At first, there was a part of me that said it could be an infection, or an abscess, it wasn’t 100% cancer. But the rest of me knew. When the sure diagnosis came through (stage 4 metastatic), I was already a mess, but if I thought my aunt getting cancer broke me, well this outright annihilated me. However, because my parents are divorced, all the decisions, all the information, all the responsibility came down on me, my daddy, my brother, and my uncle.

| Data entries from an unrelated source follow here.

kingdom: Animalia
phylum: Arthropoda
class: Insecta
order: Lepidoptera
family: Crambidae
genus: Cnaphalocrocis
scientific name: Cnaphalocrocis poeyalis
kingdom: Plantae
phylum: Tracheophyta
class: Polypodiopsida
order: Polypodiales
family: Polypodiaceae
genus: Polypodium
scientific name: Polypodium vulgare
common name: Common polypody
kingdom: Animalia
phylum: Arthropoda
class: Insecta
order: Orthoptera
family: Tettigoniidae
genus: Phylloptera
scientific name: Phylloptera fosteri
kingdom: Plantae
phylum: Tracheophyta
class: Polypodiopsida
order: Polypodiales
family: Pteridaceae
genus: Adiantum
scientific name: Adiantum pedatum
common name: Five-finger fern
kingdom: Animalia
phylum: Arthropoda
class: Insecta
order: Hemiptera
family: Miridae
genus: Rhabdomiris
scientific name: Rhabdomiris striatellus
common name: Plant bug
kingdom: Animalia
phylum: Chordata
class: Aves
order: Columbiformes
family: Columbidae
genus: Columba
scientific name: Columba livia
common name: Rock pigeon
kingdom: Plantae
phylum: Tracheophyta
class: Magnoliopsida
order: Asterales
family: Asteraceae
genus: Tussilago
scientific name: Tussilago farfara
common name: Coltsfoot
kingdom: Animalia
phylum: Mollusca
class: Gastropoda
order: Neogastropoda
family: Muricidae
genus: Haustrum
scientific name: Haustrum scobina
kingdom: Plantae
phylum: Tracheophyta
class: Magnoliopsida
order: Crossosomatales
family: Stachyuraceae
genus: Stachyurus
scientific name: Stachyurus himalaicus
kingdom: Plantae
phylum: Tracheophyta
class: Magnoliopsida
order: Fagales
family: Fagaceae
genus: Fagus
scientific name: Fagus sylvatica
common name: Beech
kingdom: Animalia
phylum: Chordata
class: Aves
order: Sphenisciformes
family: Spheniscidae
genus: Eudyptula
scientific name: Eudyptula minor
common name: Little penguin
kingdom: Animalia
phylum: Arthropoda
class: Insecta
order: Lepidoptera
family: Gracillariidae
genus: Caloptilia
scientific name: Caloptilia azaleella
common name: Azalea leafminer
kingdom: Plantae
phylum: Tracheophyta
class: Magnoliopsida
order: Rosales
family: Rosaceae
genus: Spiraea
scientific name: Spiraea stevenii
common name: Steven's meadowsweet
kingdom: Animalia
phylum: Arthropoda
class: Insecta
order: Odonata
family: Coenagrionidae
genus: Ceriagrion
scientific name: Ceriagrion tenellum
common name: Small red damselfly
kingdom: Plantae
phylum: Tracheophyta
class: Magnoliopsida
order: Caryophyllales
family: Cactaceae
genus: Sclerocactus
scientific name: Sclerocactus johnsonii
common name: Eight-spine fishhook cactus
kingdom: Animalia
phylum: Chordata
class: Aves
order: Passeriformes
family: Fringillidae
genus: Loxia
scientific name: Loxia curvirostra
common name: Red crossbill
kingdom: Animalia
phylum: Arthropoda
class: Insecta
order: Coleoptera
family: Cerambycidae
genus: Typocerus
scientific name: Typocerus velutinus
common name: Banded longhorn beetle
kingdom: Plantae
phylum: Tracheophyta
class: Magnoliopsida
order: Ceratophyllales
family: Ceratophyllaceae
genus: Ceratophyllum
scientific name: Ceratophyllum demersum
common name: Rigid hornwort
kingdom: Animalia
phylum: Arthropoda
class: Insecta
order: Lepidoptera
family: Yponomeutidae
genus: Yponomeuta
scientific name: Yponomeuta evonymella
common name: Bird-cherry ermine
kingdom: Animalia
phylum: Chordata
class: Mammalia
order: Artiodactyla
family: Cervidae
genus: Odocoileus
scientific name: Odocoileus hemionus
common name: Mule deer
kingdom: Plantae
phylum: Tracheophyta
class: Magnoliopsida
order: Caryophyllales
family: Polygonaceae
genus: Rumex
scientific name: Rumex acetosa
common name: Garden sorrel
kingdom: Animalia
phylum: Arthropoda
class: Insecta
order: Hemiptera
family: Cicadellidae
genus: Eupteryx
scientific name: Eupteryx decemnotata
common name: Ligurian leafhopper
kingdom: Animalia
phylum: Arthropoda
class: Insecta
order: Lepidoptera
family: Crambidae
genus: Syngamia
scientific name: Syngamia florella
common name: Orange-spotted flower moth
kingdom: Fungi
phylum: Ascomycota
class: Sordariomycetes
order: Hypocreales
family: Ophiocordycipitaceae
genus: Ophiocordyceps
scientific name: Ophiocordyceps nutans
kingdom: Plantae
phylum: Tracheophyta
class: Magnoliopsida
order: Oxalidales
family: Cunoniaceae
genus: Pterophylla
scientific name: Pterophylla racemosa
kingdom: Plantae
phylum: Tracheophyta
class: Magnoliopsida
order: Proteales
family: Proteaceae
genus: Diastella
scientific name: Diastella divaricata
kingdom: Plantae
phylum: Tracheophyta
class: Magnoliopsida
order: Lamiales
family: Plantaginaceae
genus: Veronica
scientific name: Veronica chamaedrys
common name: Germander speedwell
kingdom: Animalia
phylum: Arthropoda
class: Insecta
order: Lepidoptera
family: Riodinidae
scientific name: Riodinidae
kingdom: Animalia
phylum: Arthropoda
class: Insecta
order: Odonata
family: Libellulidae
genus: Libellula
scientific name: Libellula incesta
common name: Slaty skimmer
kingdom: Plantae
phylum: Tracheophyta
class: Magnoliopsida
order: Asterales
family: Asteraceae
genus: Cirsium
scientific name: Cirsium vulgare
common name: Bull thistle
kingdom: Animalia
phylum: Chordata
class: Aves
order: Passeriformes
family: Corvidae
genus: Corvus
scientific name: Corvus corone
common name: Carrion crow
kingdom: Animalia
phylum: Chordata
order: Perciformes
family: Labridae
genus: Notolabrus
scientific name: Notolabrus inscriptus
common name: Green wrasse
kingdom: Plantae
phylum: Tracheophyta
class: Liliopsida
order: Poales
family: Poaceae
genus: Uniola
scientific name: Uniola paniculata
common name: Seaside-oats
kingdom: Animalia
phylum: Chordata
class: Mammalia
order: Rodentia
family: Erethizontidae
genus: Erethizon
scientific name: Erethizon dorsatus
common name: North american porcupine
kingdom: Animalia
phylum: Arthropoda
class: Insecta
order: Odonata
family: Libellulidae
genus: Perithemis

I had joined the club, and I would’ve given a world and a half if I could give my membership back, or shred it, or burn it, or destroy it in any way. When I was on the outside, I knew cancer was bad. I knew families go through one of the hardest things they could ever imagine.
But I didn’t know how it felt to consider never being
walked down the aisle by my father, or never having him see or hold his grandchildren, or never having him see me receive my college degree. I didn’t know how it felt to consider never going fishing or squirrel hunting with him again. I didn’t know how it felt to feel absolutely helpless and scared, trying to make sense of what the doctors were saying and trying to make the right decisions and what it meant for daddy and his life and his future, as well as my and my family’s life and future. I didn’t know how it felt to feel absolutely heartbroken because if I was feeling this way, how the hell did my daddy feel? The worst was the gut wrenching desire to take it all away and make it all better and knowing I couldn’t do a damn thing about it.
In 2016, it is estimated there will be 1,685,210 new cancer cases. That’s 1,685,210 people who will join the club, not counting their families and loved ones who will join simply by proximity. When something traumatic happens, it’s easy to feel and believe that we are alone. But it’s not true. This is just my experience and my view of a situation so horrible, I’m not sure how we don’t call it an epidemic. Even though I’ve now experienced it, I still can’t imagine what other families feel, and what they deal with. I just know it gives a whole new meaning of strong. It gives a whole new meaning of perseverence. It gives me a whole new sense of purpose in life.
So the next time I here someone say they are dealing with cancer, may it be personally or in their family, I won’t think, “Wow, I’m so sorry,” I’ll probably just break down and cry right along with them.
I’ve joined the club, and with that comes a determination and a hope that one day, this club will gain no new members.
Presently, my dad has had an extremely successful brain surgery to remove that particular tumor, a successful round of radiation therapy, and is currently receiving chemo, so we’re hopeful.